BEGIN EXTRACTED DATA

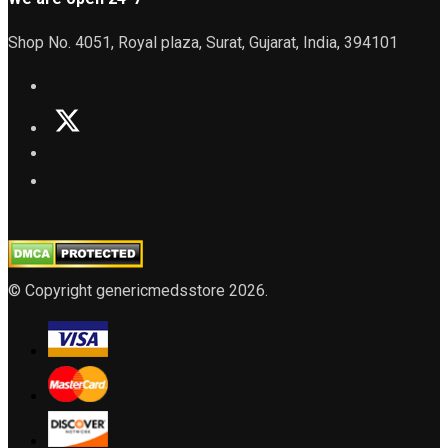
Shop No. 4051, Royal plaza, Surat, Gujarat, India, 394101
© Copyright genericmedsstore 2026.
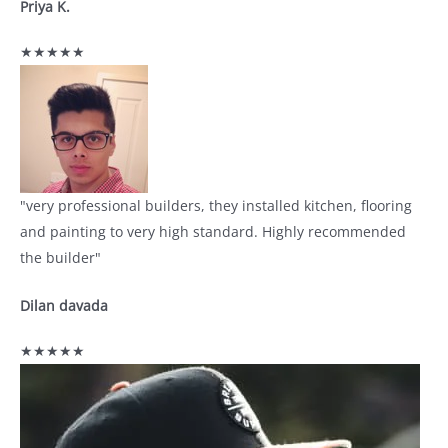
Priya K.
★★★★★
"very professional builders, they installed kitchen, flooring
and painting to very high standard. Highly recommended
the builder"
Dilan davada
★★★★★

END EXTRACTED DATA

◆ TASK
Determine how many lines above contain "very" and respond with that number only.

◆ RESULT OF THIS EXERCISE
2